The mount-server command starts a mount server manually. Generally, users would use the mount command which handles server operations automatically.
everest mount-server <remote_mount_uri>
Flags
--cache-dir: Directory to cache read files and metadata.
--cache-create-provided-dir: Create the cache directory if it does not exist.
--listen: Address to listen on.
--protocol: Protocol to use (nfs | webdav).
--callback-addr: Callback address to report back to.
--log-level: Set logging level.
--log-format: Set logging output format.
--log-output: Set logging output(s).
--cache-size: Size of the local cache in bytes.
--parallelism: Number of parallel downloads for metadata.
--presign: Use presign for downloading.
Examples
Note
⚠️ For simplicity, the examples show main
as the ref, Everest will always mount a specific commit ID, given a ref it will use the HEAD (e.g most recent commit).
Data Exploration
Mount the lakeFS repository and explore data as if it’s on the local filesystem.
everest mount "lakefs://image-repo/main/datasets/pets/" "./pets"
ls -l "./pets/dogs/"
find ./pets -name "*.small.jpg"
open -a Preview "./pets/dogs/golden_retrievers/cute.jpg"
everest umount "./pets"
Working with Data Locally
Mount the remote lakeFS server and use all familiar tools without changing the workflow.
everest mount "lakefs://image-repo/main/datasets/pets/" "./pets"
pytorch_train.py --input "./pets"
duckdb "SELECT * FROM read_parquet('pets/labels.parquet')"
everest umount "./pets"
FAQs
How do I get started with lakeFS Mount (Everest)?
lakeFS Mount is avaialble for lakeFS Cloud and lakeFS Enterprise customers. Once your setup is complete, contact us to access the lakeFS Mounts binary and follow the provided docs.
- Want to try lakeFS Cloud? Signup for a 30-day free trial.
- Interested in lakeFS Enterprise? Contact sales for a 30-day free license.
Can I write to lakeFS using lakeFS Mount?
Currently, lakeFS Mount supports read-only file system operations. Write support is on our roadmap and will be added in the future.
What operating systems are supported by lakeFS Mount?
lakeFS Mount supports Linux and MacOS. Windows support is on the roadmap.
How can I control access to my data when using lakeFS Mount?
You can use lakeFS’s existing Role-Based Access Control mechanism, which includes repository and path-level policies. lakeFS Mount translates filesystem operations into lakeFS API operations and authorizes them based on these policies.
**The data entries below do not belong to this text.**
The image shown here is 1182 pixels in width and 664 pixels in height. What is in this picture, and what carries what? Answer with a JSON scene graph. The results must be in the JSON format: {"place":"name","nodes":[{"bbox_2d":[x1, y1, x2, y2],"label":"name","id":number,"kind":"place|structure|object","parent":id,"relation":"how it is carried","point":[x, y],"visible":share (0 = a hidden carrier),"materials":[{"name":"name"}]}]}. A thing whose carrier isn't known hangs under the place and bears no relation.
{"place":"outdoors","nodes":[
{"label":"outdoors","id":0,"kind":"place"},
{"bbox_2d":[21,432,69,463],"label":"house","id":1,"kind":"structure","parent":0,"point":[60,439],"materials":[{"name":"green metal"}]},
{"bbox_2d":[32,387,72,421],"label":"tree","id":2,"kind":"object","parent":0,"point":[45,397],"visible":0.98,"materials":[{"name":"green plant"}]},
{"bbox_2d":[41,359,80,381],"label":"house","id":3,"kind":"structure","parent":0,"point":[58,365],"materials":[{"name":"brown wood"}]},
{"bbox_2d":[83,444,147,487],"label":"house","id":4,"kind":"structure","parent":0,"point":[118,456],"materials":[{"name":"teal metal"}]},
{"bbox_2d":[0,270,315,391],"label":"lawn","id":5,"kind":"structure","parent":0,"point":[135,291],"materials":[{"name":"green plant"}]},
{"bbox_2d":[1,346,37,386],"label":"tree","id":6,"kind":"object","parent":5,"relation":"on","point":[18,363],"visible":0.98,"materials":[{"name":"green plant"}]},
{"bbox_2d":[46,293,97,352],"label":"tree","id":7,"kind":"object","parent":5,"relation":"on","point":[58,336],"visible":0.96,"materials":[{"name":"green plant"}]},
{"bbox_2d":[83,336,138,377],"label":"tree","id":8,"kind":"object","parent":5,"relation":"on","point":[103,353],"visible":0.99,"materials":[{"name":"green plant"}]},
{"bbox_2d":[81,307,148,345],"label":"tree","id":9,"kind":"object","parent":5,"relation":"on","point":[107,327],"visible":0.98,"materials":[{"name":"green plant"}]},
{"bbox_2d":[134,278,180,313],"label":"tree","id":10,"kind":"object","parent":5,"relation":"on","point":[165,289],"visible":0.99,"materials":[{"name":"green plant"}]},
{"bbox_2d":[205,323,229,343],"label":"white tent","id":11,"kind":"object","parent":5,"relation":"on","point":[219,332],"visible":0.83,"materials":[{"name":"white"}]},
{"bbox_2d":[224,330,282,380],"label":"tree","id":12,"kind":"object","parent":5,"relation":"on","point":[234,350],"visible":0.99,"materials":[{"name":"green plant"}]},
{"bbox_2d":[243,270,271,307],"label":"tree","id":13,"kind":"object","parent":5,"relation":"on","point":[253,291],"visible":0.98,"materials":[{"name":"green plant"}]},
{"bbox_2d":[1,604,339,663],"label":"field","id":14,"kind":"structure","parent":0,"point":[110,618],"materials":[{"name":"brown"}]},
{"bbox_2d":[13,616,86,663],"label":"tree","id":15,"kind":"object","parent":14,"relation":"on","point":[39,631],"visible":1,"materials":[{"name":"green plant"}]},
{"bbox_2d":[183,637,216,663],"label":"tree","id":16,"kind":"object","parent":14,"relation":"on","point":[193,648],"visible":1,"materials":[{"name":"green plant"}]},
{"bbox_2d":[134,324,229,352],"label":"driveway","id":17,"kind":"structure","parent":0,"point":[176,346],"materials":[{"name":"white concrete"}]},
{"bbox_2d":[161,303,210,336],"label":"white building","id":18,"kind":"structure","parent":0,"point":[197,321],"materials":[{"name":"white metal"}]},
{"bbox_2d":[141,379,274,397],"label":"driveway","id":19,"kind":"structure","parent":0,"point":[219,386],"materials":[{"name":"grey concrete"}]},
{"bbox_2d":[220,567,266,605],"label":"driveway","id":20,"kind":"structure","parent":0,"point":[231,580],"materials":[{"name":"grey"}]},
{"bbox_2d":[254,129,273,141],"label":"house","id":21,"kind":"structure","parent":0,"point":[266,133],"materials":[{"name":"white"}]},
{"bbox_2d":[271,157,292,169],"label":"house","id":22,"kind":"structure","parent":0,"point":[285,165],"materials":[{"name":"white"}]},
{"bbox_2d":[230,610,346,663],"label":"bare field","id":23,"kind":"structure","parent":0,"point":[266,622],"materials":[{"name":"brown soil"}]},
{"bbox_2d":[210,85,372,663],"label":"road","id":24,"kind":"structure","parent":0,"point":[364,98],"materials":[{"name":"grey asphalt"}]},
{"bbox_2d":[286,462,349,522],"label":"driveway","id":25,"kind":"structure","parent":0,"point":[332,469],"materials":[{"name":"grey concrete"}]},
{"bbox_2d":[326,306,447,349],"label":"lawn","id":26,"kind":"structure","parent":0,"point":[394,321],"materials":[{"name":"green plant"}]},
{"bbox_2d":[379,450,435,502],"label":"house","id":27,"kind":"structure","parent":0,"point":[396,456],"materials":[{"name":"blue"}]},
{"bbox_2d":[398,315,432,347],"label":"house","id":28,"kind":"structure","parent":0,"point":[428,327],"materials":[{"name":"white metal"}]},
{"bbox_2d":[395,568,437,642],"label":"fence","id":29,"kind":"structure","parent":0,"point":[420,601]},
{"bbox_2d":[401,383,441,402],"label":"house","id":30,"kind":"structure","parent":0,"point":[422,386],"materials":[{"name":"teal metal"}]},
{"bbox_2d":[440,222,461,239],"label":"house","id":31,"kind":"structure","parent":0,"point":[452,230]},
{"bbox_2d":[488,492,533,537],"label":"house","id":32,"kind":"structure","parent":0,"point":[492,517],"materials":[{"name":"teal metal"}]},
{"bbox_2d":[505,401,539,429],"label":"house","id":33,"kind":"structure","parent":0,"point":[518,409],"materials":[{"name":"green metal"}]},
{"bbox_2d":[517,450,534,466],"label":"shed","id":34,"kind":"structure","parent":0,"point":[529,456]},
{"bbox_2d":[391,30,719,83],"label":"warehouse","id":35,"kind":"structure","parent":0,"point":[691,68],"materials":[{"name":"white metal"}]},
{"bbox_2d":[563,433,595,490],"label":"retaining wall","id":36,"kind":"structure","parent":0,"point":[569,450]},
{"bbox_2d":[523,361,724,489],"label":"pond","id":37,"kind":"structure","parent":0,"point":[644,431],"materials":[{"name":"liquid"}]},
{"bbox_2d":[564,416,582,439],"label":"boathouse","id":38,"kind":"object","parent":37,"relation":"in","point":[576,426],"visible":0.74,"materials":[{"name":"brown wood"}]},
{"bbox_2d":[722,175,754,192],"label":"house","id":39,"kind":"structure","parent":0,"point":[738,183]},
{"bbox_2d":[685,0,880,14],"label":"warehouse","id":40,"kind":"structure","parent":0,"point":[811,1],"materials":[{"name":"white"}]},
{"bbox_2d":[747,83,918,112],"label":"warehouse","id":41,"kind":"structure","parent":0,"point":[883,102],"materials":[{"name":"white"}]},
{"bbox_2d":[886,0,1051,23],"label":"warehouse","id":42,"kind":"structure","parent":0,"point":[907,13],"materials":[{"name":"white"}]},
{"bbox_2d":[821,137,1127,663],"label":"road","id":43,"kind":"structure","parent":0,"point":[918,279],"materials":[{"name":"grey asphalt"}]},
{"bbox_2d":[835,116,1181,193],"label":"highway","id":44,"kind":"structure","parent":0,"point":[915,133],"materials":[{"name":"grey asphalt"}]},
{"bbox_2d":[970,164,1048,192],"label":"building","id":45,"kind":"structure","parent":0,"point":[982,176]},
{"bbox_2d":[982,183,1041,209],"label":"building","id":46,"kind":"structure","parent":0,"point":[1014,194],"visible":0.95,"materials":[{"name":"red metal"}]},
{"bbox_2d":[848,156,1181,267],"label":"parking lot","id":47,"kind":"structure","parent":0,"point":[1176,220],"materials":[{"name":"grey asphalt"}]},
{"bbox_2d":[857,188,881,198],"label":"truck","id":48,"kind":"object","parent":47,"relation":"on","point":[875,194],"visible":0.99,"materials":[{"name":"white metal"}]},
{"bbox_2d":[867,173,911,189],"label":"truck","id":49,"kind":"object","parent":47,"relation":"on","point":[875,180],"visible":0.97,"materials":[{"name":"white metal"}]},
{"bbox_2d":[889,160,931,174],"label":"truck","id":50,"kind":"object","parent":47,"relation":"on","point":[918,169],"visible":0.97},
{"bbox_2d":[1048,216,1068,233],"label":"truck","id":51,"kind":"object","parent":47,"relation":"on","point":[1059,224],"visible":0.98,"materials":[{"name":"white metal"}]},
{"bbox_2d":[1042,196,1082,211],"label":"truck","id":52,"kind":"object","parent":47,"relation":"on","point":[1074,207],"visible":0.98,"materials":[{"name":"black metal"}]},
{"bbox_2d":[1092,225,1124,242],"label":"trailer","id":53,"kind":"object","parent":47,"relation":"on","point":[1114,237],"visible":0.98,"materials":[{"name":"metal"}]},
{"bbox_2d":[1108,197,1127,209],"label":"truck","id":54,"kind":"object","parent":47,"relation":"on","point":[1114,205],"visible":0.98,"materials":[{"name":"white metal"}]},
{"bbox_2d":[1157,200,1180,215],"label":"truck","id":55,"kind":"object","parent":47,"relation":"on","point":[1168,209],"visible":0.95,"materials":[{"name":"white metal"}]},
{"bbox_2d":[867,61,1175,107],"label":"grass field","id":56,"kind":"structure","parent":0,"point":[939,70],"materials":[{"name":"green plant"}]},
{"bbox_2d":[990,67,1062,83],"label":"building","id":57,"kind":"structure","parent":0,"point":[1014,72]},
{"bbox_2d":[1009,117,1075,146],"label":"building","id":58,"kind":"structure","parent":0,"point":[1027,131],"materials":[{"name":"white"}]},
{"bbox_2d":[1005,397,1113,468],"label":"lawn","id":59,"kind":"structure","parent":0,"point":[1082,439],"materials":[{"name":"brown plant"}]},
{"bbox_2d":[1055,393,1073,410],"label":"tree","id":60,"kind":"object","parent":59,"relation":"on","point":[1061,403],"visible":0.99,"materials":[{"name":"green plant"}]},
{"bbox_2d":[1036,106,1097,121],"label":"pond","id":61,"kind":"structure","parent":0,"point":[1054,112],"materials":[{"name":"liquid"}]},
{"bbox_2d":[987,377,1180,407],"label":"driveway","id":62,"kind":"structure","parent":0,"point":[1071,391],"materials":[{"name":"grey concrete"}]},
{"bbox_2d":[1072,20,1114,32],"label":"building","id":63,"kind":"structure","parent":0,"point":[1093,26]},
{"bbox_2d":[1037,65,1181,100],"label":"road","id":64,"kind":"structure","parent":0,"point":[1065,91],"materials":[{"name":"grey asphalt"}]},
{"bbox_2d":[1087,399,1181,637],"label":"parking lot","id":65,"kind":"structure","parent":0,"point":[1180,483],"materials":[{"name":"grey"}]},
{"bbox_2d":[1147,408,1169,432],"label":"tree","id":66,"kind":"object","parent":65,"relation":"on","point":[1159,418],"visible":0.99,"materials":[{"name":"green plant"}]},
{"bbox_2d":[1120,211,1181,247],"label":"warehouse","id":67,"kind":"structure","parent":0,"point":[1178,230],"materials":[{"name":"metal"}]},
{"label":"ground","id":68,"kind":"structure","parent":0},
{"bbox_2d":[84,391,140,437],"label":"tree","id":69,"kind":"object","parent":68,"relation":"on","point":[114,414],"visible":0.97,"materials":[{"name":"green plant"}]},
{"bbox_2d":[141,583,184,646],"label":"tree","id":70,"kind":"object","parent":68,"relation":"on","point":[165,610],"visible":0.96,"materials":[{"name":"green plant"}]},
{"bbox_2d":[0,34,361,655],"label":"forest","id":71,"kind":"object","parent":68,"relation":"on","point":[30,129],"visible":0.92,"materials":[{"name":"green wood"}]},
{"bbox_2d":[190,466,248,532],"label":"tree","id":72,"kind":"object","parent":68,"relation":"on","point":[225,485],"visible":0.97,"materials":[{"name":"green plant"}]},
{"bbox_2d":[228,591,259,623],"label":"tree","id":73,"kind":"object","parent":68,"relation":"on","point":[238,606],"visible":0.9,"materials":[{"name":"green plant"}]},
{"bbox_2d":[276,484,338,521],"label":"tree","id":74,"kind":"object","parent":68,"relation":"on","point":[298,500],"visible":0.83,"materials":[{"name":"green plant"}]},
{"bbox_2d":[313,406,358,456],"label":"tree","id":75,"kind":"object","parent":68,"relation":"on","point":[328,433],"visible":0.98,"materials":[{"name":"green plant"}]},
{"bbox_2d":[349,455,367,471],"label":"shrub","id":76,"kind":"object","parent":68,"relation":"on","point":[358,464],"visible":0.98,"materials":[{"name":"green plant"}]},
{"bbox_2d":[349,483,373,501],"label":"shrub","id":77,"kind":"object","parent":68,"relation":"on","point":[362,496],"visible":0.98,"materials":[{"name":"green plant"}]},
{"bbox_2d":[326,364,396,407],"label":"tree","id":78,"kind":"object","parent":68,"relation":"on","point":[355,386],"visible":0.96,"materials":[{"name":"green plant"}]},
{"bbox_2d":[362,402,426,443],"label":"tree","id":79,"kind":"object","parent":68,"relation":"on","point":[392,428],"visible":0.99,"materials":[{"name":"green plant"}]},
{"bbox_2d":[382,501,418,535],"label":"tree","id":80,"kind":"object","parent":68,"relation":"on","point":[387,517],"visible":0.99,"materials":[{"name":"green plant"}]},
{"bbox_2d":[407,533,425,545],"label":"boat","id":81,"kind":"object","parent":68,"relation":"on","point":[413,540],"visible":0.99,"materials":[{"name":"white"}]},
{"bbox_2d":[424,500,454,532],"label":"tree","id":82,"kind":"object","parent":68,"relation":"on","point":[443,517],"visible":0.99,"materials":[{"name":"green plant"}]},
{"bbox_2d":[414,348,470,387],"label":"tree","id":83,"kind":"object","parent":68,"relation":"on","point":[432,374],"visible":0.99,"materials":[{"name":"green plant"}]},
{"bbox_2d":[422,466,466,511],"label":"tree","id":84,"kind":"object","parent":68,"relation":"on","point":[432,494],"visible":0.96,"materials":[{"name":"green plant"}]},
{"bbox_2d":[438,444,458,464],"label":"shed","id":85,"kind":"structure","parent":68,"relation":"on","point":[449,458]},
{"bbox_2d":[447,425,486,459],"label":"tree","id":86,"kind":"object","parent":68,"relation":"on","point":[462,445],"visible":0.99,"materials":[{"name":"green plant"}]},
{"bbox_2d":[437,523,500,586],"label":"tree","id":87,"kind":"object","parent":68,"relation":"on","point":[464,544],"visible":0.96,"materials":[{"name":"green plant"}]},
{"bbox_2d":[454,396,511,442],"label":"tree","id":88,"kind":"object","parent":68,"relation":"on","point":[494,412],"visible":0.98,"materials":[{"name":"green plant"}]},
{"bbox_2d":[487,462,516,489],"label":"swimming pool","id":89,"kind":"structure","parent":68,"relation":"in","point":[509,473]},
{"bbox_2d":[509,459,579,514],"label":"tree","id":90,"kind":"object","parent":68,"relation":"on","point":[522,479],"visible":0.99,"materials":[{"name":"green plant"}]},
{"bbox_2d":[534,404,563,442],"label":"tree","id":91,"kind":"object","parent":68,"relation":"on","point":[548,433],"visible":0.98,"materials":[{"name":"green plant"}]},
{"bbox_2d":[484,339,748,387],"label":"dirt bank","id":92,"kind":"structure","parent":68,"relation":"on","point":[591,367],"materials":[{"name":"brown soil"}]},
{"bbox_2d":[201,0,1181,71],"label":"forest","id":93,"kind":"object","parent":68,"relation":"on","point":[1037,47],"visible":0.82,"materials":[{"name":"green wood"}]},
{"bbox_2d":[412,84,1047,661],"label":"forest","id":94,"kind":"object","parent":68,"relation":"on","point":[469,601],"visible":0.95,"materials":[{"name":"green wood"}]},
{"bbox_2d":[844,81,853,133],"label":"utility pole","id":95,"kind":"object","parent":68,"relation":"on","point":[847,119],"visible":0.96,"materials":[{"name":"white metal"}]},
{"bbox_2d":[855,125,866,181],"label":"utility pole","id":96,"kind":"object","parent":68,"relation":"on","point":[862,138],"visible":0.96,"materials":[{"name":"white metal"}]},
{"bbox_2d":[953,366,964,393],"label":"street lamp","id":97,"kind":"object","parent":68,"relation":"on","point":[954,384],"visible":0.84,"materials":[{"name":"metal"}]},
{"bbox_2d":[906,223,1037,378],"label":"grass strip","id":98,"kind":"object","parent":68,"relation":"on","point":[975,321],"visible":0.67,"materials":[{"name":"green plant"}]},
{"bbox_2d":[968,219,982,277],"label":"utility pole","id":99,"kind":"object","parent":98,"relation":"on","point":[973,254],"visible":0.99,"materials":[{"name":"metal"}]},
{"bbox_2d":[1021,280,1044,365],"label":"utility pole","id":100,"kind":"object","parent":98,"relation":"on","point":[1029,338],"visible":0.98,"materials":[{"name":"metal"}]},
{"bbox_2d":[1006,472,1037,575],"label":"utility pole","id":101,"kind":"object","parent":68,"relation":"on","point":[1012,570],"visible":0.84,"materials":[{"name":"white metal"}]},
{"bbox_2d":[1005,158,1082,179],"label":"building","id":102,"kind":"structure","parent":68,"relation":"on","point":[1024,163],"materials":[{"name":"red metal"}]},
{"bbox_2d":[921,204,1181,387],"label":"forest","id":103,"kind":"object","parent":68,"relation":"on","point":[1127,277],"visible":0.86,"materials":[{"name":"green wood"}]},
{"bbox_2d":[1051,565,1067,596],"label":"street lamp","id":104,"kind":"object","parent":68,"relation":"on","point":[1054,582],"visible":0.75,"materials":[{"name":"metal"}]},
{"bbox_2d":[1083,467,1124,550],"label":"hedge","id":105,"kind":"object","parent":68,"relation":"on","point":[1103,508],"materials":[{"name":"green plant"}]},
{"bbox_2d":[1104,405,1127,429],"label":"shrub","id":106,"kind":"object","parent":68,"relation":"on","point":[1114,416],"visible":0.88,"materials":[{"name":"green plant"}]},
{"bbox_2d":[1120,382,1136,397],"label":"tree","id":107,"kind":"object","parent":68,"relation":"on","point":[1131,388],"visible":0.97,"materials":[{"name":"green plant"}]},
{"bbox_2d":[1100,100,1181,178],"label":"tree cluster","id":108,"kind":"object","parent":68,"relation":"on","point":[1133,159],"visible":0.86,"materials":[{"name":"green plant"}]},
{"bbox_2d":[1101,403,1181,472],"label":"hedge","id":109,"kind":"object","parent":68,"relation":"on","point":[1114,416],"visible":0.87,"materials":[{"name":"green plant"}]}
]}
The minimal RBAC permissions required for mounting a prefix from a lakeFS repository looks like this:
{
"id": "MountPolicy",
"statement": [
{
"action": [
"fs:ReadObject"
],
"effect": "allow",
"resource": "arn:lakefs:fs:::repository/<repository-name>/object/<prefix>/*"
},
{
"action": [
"fs:ListObjects",
"fs:ReadCommit",
"fs:ReadRepository"
],
"effect": "allow",
"resource": "arn:lakefs:fs:::repository/<repository-name>"
}
]
}
Does data pass through the lakeFS server when using lakeFS Mount?
lakeFS Mount leverages pre-signed URLs to read data directly from the underlying object store, meaning data doesn’t pass through the lakeFS server. By default, presign is enabled. To disable it, use:
everest mount <lakefs_uri> <mount_directory> --presign=false
What happens if a lakeFS branch is updated after I mount it?
lakeFS Mount points to the commit that was the HEAD commit of the branch at the time of mounting. This means the local directory reflects the branch state at the time of mounting and does not update with subsequent branch changes.
When are files downloaded to my local environment?
lakeFS Mount uses a lazy prefetch strategy. Files are not downloaded at mount time or during operations that only inspect file metadata (e.g., ls
). Files are downloaded only when commands that require file access (e.g., cat
) are used.
What are the scale limitations of lakeFS Mount, and what are the recommended configurations for dealing with large datasets?
When using lakeFS Mount, the volume of data accessed by the local machine influences the scale limitations more than the total size of the dataset under the mounted prefix. This is because lakeFS Mount uses a lazy downloading approach, meaning it only downloads the accessed files. lakeFS Mount listing capability is limited to performing efficiently for prefixes containing fewer than 8000 objects, but we are working to increase this limit.
Recommended Configuration
Ensure your cache size is large enough to accommodate the volume of files being accessed.
How does lakeFS Mount integrate with a Git repository?
It is perfectly safe to mount a lakeFS path within a Git repository.
lakeFS Mount prevents git from adding mounted objects to the git repository (i.e when running git add -A
) by adding a virtual .gitignore
file to the mounted directory.
The .gitignore file will also instruct Git to ignore all files except .everest/source
and in its absence, it will try to find a .everest/source
file in the destination folder, and read the lakeFS URI from there.
Since .everest/source
is in source control, it will mount the same lakeFS commit every time!
I’m already using lakectl local for working with lakeFS data locally, why should I use lakeFS Mount?
While both lakectl local and lakeFS Mount enable working with lakeFS data locally, they serve different purposes:
Use lakectl local
- For enabling lakeFS writes with lakectl local commit.
- To integrate seamlessly with Git.
Use lakeFS Mount
For read-only local data access. lakeFS Mount offers several benefits over lakectl local:
- Optimized selective data access: The lazy prefetch strategy saves storage space and reduces latency by only fetching the required data.
- Reduced initial latency: Start working on your data immediately without waiting for downloads.
Note Note: Write support for lakeFS Mount is on our roadmap.